The new system is working pretty well:







My wife thinks the cart is "cute":






The "wood chute," otherwise known as a converted basement window:






The inside woodbox-this should last about four or five days:


----------



## Dix (Jan 23, 2012)

Sweet 

It is "cute"  ;-P


----------



## stejus (Jan 23, 2012)

Sweet setup... you may want to invest in some snow tires for that JD Tracktor if you get any more snow on the ground...


----------



## ohio woodburner (Jan 23, 2012)

i agree nice set up   do you always leave the mower deck on?  maybe some snow chains if it gets to deep


----------



## Badfish740 (Jan 23, 2012)

ohio woodburner said:
			
		

> i agree nice set up   do you always leave the mower deck on?  maybe some snow chains if it gets to deep



This is the first time I've ever used it for anything other than mowing.  I just picked the cart up recently-before this I was hauling wheel barrow loads.  I had an old 110 with no deck that would have made a great pulling tractor but it needed a lot of work so I sold it to a collector-I should have kept it!


----------



## PapaDave (Jan 23, 2012)

Mine's a Cub, but I do the same, sans mowing deck. 
I put chains on it 2-3 years ago, and man, what a difference.
I plow with it too.


----------



## gzecc (Jan 23, 2012)

Badfish, your going to have to choose your obsession. Is it going to be tractors or wood? I switch between both.


----------



## greythorn3 (Jan 23, 2012)

i got a jd lawn trator like that one, i think mines a 180 tho. biggest piece of junk ever made! i also have a murrray of all things lawn tractor, thats a million times better. i know its hard to belive but its true, them small jds are just garbage.

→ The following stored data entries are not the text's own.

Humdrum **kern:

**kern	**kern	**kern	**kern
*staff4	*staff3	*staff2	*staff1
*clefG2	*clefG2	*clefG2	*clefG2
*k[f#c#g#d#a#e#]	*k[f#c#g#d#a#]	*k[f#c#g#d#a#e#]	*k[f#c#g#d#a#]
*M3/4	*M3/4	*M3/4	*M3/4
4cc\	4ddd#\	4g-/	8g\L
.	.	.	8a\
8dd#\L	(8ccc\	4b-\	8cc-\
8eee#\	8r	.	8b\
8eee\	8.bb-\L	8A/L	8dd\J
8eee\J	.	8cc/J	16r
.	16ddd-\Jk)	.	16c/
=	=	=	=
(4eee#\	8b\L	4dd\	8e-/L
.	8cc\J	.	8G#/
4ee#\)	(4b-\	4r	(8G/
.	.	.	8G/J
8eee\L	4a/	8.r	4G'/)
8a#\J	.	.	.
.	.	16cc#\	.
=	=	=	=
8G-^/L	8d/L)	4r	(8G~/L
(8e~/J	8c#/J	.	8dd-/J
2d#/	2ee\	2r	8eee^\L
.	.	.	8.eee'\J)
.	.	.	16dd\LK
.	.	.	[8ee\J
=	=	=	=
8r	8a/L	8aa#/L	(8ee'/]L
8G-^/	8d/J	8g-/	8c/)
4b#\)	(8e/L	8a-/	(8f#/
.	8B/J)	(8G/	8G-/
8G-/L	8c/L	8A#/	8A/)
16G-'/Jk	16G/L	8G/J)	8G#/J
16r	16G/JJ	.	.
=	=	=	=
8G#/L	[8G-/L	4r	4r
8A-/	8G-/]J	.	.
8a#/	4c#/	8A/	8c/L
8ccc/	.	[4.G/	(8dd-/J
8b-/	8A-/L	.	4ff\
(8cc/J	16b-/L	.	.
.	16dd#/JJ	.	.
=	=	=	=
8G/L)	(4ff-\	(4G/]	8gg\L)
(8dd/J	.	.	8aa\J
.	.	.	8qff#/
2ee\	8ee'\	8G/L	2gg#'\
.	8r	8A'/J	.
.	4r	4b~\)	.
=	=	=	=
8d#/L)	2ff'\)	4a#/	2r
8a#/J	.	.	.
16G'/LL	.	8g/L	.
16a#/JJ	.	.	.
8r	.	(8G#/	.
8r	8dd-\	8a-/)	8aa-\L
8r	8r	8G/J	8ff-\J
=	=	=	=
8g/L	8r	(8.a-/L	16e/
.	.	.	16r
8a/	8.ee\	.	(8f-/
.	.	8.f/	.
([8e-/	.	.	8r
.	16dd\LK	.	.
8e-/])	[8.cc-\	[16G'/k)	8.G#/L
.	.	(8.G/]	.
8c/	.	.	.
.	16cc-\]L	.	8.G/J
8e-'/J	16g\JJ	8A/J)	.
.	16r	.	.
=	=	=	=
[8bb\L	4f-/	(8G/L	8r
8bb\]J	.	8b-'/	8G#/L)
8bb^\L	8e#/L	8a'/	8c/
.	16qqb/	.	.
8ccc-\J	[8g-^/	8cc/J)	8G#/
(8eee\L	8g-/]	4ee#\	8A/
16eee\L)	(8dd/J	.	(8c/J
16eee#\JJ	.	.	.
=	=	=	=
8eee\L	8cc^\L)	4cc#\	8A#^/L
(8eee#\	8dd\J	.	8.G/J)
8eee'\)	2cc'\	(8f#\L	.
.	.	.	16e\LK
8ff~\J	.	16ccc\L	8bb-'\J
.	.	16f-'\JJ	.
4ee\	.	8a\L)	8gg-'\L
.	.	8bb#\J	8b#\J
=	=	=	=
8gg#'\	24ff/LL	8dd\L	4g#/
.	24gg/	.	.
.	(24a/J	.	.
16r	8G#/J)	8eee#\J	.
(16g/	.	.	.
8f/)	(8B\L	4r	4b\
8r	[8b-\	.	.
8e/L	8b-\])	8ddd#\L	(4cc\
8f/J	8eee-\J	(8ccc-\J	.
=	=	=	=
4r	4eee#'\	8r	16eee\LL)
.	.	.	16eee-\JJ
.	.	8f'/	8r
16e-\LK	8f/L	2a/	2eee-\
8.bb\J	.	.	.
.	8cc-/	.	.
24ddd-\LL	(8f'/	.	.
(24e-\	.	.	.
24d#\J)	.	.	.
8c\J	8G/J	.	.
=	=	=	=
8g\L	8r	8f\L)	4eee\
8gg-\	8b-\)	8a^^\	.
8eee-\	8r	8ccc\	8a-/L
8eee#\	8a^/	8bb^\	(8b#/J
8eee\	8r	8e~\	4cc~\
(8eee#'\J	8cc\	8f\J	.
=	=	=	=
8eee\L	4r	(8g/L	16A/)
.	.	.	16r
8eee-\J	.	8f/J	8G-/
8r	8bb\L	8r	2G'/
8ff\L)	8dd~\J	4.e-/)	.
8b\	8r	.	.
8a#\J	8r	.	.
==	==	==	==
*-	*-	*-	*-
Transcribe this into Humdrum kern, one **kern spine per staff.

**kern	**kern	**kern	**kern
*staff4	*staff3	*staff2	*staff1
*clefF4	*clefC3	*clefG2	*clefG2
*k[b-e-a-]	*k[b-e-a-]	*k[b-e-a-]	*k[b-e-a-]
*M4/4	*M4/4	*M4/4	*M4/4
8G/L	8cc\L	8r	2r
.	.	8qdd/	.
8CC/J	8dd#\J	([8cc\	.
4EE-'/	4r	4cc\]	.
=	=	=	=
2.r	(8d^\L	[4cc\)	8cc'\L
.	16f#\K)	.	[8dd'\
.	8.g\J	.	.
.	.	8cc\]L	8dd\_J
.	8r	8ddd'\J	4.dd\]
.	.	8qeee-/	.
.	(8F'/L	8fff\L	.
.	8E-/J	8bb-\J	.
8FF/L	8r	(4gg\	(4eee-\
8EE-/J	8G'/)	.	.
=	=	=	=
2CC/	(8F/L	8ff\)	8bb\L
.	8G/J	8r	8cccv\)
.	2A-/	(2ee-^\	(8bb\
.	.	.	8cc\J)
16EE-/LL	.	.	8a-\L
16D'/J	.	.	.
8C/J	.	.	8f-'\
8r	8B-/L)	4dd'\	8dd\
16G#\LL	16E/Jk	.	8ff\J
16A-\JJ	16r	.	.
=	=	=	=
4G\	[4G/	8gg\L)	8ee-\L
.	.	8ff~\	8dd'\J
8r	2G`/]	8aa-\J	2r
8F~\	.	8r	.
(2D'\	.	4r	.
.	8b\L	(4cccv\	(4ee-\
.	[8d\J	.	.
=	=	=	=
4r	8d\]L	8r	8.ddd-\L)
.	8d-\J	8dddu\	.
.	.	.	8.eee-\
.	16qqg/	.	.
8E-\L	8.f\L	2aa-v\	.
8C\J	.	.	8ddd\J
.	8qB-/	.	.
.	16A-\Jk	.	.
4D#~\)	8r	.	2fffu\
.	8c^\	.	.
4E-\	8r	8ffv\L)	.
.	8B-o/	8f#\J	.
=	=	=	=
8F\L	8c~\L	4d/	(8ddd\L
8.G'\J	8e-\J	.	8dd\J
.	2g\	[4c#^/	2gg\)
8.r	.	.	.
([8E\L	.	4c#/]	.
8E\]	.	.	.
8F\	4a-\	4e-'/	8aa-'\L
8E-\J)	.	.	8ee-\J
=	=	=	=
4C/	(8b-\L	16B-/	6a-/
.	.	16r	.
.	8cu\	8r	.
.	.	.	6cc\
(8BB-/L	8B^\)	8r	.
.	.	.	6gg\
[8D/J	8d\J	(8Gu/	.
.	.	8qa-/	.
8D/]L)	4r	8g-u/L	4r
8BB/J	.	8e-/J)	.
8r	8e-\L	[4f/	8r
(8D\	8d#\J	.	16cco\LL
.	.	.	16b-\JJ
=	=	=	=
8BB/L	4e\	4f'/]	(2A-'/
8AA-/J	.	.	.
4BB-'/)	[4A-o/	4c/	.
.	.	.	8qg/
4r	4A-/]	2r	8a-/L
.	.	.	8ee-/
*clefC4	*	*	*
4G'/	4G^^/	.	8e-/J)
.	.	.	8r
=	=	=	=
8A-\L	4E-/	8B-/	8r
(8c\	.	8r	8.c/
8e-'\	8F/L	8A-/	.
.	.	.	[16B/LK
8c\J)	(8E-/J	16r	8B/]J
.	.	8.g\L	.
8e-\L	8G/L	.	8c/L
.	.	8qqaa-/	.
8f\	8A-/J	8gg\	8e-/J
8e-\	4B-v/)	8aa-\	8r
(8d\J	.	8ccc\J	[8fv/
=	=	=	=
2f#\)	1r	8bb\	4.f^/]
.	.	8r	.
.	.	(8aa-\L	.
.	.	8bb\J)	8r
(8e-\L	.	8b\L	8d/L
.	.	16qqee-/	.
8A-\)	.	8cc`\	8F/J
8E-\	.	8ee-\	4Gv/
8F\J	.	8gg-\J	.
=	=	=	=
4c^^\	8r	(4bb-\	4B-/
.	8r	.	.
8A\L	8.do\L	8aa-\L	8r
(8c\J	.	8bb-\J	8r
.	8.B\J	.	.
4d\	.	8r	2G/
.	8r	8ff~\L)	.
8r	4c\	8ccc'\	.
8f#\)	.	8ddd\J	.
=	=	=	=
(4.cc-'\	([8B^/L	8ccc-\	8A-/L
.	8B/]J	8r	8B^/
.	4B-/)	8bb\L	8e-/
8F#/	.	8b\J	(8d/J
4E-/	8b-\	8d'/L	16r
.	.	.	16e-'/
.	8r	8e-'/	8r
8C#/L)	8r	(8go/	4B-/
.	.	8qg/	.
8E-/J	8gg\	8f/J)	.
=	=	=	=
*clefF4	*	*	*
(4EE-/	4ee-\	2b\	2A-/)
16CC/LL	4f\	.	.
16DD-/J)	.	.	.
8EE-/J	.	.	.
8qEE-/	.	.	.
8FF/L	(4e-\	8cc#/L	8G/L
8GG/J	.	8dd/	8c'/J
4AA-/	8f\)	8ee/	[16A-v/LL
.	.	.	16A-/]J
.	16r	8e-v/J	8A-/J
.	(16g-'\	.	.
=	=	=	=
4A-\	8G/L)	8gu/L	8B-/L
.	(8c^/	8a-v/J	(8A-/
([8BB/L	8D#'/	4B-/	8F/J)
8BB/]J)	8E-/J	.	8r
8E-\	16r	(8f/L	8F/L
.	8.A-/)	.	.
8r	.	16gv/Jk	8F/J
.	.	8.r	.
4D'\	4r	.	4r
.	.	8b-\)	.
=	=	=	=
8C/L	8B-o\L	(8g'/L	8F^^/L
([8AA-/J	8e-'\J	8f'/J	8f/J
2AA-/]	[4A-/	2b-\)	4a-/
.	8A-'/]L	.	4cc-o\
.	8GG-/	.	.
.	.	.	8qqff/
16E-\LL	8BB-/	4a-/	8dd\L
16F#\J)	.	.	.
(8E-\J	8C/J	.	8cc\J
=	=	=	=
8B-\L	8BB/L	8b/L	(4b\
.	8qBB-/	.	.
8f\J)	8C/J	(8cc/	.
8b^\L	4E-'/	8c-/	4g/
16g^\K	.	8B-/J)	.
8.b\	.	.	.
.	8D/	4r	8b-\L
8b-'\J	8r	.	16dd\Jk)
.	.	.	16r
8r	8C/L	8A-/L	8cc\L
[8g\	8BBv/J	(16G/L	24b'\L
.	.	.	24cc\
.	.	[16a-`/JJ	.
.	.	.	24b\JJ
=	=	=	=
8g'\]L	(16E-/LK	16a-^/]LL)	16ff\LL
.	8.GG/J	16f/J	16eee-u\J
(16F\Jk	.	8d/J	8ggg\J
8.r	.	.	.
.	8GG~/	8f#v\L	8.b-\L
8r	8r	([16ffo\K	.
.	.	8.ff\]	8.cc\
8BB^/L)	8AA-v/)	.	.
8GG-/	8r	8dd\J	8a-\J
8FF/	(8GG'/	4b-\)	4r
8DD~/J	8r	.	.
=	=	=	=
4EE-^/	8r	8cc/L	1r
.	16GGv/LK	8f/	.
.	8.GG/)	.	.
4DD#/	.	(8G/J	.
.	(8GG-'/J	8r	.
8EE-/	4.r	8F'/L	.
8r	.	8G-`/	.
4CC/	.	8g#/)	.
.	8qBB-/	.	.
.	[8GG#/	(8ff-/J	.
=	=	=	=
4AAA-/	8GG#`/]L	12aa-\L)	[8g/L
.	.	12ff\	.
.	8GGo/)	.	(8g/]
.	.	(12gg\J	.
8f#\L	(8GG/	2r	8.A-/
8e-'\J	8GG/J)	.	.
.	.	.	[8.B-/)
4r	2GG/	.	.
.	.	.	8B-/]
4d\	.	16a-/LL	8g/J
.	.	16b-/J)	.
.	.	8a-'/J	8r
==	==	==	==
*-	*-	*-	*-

anyhow how you liking your wood furnace? i have the same one, and i love mine! man that thing can eat some wood tho! but bout is it nice to use the ducting to heat the entire house evenly!


----------



## cptoneleg (Jan 24, 2012)

Well I wouldn't have anything but a J D the decks drop off real easy 4 pins.  Try it you will like it,  the grass will wait.


----------



## bogydave (Jan 24, 2012)

Beats the heck out of wheel barrow, especially  in the  snow.
Nice set up. 
Awesome wood shed


----------



## GAMMA RAY (Jan 24, 2012)

Your wife is right..the cart is cute.  

Badfish, you need a hat....your ear looks frozen in that photo!  :lol:

Nice woodshed btw..


----------



## Badfish740 (Jan 24, 2012)

greythorn3 said:
			
		

> i got a jd lawn trator like that one, i think mines a 180 tho. biggest piece of junk ever made! i also have a murrray of all things lawn tractor, thats a million times better. i know its hard to belive but its true, them small jds are just garbage.



I dunno-I would disagree.  The tractor in the picture was bought new in 1984 by my FIL.  He gave it to my wife and I when we bought our house in 2008 because he figured that 24 years later it was time to get a new one   Neither of us have done anything to it besides the normal stuff-change oil, replace belts, sharpen blades, etc...  It can't hold a candle to the 110 I had in terms of pulling power, but it's really an apples to oranges comparison.  



			
				greythorn3 said:
			
		

> anyhow how you liking your wood furnace? i have the same one, and i love mine! man that thing can eat some wood tho! but bout is it nice to use the ducting to heat the entire house evenly!



This is our 3rd winter with it-I bought it for $300 from another member here who only used it once season.  It does eat some wood-the shed in the picture holds five cords and I'll burn it all by the end of the winter, but for what it is it suits our needs just fine.  I recommend them to everybody-lots of folks are tempted into going with those US Stove/Vogelzang units you can buy at TSC, but the Englander is the better built unit hands down.  Thanks for the comments on the shed all-not bad for free pallets and $50 worth of rejected lumber from Lowes!  :lol:


----------



## Flatbedford (Jan 24, 2012)

I made the upgrade from wheelbarrow tractor last winter. I will never go back. I second losing the deck and getting some chains. Be careful tractors tend to multiply if you let your guard down.


----------



## stee6043 (Jan 25, 2012)

This is how I haul the wood...I do wish it had a motor!


----------



## SmokeyCity (Jan 25, 2012)

does that big Englander  furnace have secondary tubes ?


----------



## Badfish740 (Jan 25, 2012)

SmokeyCity said:
			
		

> does that big Englander  furnace have secondary tubes ?



I sure wish it did :lol:  Secondaries could cut my wood consumption down to 4 cords I bet.  I've toyed with the idea of doing my own, but I'd rather have a wood hog that heats the house well than something experimental.  My long term dream for this house is converting to hydronic heat and installing a gasifier.


----------



## ironpony (Jan 25, 2012)

who needs a tractor
just tie the sled onto one of these guys
and say mush
becareful like Flatbed said they tend to multiply


----------